* KUTIPAN TERPILIH
Kenapa Kita Harus Mengambil Kesempatan Pertama?
Terkadang,
keinginan yang diutarakan ke orang lain akan mempercepat proses pencapaiannya.
Mungkin pernyataan ini sesuai dengan teori Kimia, menggunakan katalis untuk
mempercepat terjadinya suatu reaksi. Dan, untuk membuktikan teori ini, tak
perlu ditunjukkan contoh, tapi praktikkan dan buktikan sendiri.
Aku teringat sebuah moment yang kualami pada Oktober 2010
silam. Itu kali pertama aku menginjakkan kaki di tanah Sibolangit, yang
kemudian sampai awal tahun setelahnya aku hampir setiap bulan mengunjungi
tempat itu. Ketika itu aku sedang mengikuti acara pengkaderan salah satu partai
Mahasiswa di kampus. Singkat cerita, ada satu pertanyaan yang masih terngiang
di telingaku, pertanyaan yang diajukan oleh salah satu instruktur acara kepada
kami para peserta. Pertanyaannya, “Apa yang kalian fikirkan pertama kali
tentang POLITIK?”
Bahkan, sebelum dipersilahkan pun, ketika
itu aku spontan menjawab dengan satu kata: “KOTOR”. Yah, itulah jawabanku
ketika itu, bahwa politik adalah sesuatu yang kotor. Namun, seiring berjalannya
waktu, semakin banyaknya pelajaran yang kudapat, akhirnya aku dapat memandang
politik sebagai sesuatu yang bisa membangkitkan jiwaku yang sewaktu-waktu dapat
tertidur. Walaupun, aku masih tetap akan mengatakan politik itu sesuatu yang
kotor, sehingga perlu relawan-relawan untuk membersihkannya.

* TUGAS KERJA 1
Salin ulang bagian kutipan tentang politik, mulai dari kata-kata yang memuat "Bahkan, sebelum dipersilahkan" dan berhenti setelah "relawan-relawan untuk membersihkannya.".
* TUGAS KERJA 2
Lanjutkan kutipan tentang politik, dimulai sesudah kalimat terakhirnya.
Baris dataset tidak diperlukan untuk pengerjaan.

[Baris dataset]
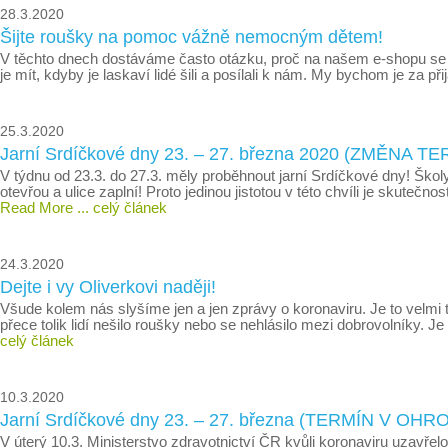
28.3.2020
Šijte roušky na pomoc vážně nemocným dětem!
V těchto dnech dostáváme často otázku, proč na našem e-shopu se 
je mít, kdyby je laskaví lidé šili a posílali k nám. My bychom je za p
25.3.2020
Jarní Srdíčkové dny 23. – 27. března 2020 (ZMĚNA T
V týdnu od 23.3. do 27.3. měly proběhnout jarní Srdíčkové dny! Ško
otevřou a ulice zaplní! Proto jedinou jistotou v této chvíli je sku
Read More
... celý článek
24.3.2020
Dejte i vy Oliverkovi naději!
Všude kolem nás slyšíme jen a jen zprávy o koronaviru. Je to velmi
přece tolik lidí nešilo roušky nebo se nehlásilo mezi dobrovolník
celý článek
10.3.2020
Jarní Srdíčkové dny 23. – 27. března (TERMÍN V OHR
V úterý 10.3. Ministerstvo zdravotnictví ČR kvůli koronaviru uzavřel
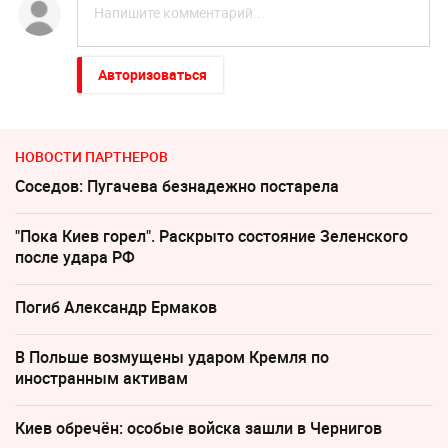
Авторизоваться
НОВОСТИ ПАРТНЕРОВ
Соседов: Пугачева безнадежно постарела
"Пока Киев горел". Раскрыто состояние Зеленского
после удара РФ
Погиб Александр Ермаков
В Польше возмущены ударом Кремля по
иностранным активам
Киев обречён: особые войска зашли в Чернигов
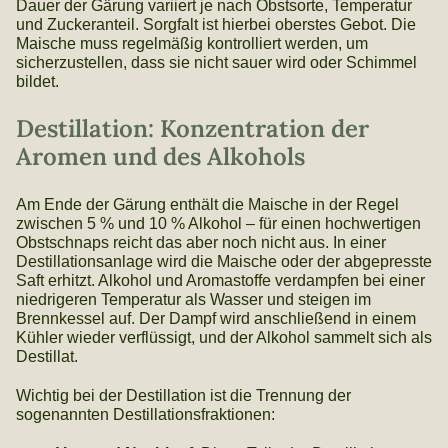
Dauer der Gärung variiert je nach Obstsorte, Temperatur
und Zuckeranteil. Sorgfalt ist hierbei oberstes Gebot. Die
Maische muss regelmäßig kontrolliert werden, um
sicherzustellen, dass sie nicht sauer wird oder Schimmel
bildet.
Destillation: Konzentration der
Aromen und des Alkohols
Am Ende der Gärung enthält die Maische in der Regel
zwischen 5 % und 10 % Alkohol – für einen hochwertigen
Obstschnaps reicht das aber noch nicht aus. In einer
Destillationsanlage wird die Maische oder der abgepresste
Saft erhitzt. Alkohol und Aromastoffe verdampfen bei einer
niedrigeren Temperatur als Wasser und steigen im
Brennkessel auf. Der Dampf wird anschließend in einem
Kühler wieder verflüssigt, und der Alkohol sammelt sich als
Destillat.
Wichtig bei der Destillation ist die Trennung der
sogenannten Destillationsfraktionen:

* HASIL 1
Bahkan, sebelum dipersilahkan pun, ketika
itu aku spontan menjawab dengan satu kata: “KOTOR”. Yah, itulah jawabanku
ketika itu, bahwa politik adalah sesuatu yang kotor. Namun, seiring berjalannya
waktu, semakin banyaknya pelajaran yang kudapat, akhirnya aku dapat memandang
politik sebagai sesuatu yang bisa membangkitkan jiwaku yang sewaktu-waktu dapat
tertidur. Walaupun, aku masih tetap akan mengatakan politik itu sesuatu yang
kotor, sehingga perlu relawan-relawan untuk membersihkannya.

* HASIL 2
Aku memang belum pernah berorasi di
depan publik, belum pernah menghasilkan karya tulis khusus mengenai pandanganku
tentang politik, tapi aku sadar bahwa politik adalah bagian dari usaha
menyempurnakan keimananku sebagai umat yang berpegang teguh pada tali agama
Allah. Bagaimanapun, perusak citra baik politik adalah pelaku-pelaku politik
tersebut. Itulah kenapa akhirnya aku sepakat, bahwa orang-orang baik harus
menempati posisi-posisi penting dalam dunia perpolitikan guna membersihkan
citra politik.
Di tulisanku sebelumnya, KLIK, dapat
dilihat bahwa ada kekecewaan besar yang kualami pada moment itu. Tentang tidak
adanya kesempatan bagi audiens untuk bertanya. Maka pagi itu, sabtu 18 Maret
2017, ketika pertama kali membuka mata, yang ada difikiranku adalah aku akan
meneruskan pertanyaan itu kepada pemateri seminar hari ini, khususnya Prof.
Bismar Nasution (silsilah kita ketemu
dimana ya, Prof? Ayahku yang lahir dua tahun sebelum Prof adalah Nasution, itu
artinya aku boru Nasution, Udak...)
Seminar Hukum Nasional yang diadakan
atas kerja keras dari kawan-kawan dari BTM Aladdinsyah Fakultas Hukum USU ini
layaknya mendapat empat jempol. Aku terbilang santai ketika sampai dilokasi
satu jam dari waktu yang diinfokan panitia, dengan kondisi belum mengantongi
tiket masuk. Ketika itu, yang ada difikiranku adalah pasti tiketnya sisa
banyak.
Dan, dengan modal relasi, akhirnya
aku masuk dengan tiket yang tak ku tahu wujudnya seperti apa, kontribusi
registrasi yang dapat harga mahasiswa, seminar kit menyusul setelah pemateri
pertama hampir selesai menyampaikan makalahnya, dan sertifikat yang tak tahu
apakah akan sampai ke tanganku nantinya... Gelanggang Mahasiswa USU 90 persen
penuh oleh peserta. Aku yakin, jika seluruh panitia acara ikut duduk di kursi
peserta, sembilan per sepuluh dari panitia akan tetap berdiri karena bangku
yang tersisa tak bisa menampung semua panitia.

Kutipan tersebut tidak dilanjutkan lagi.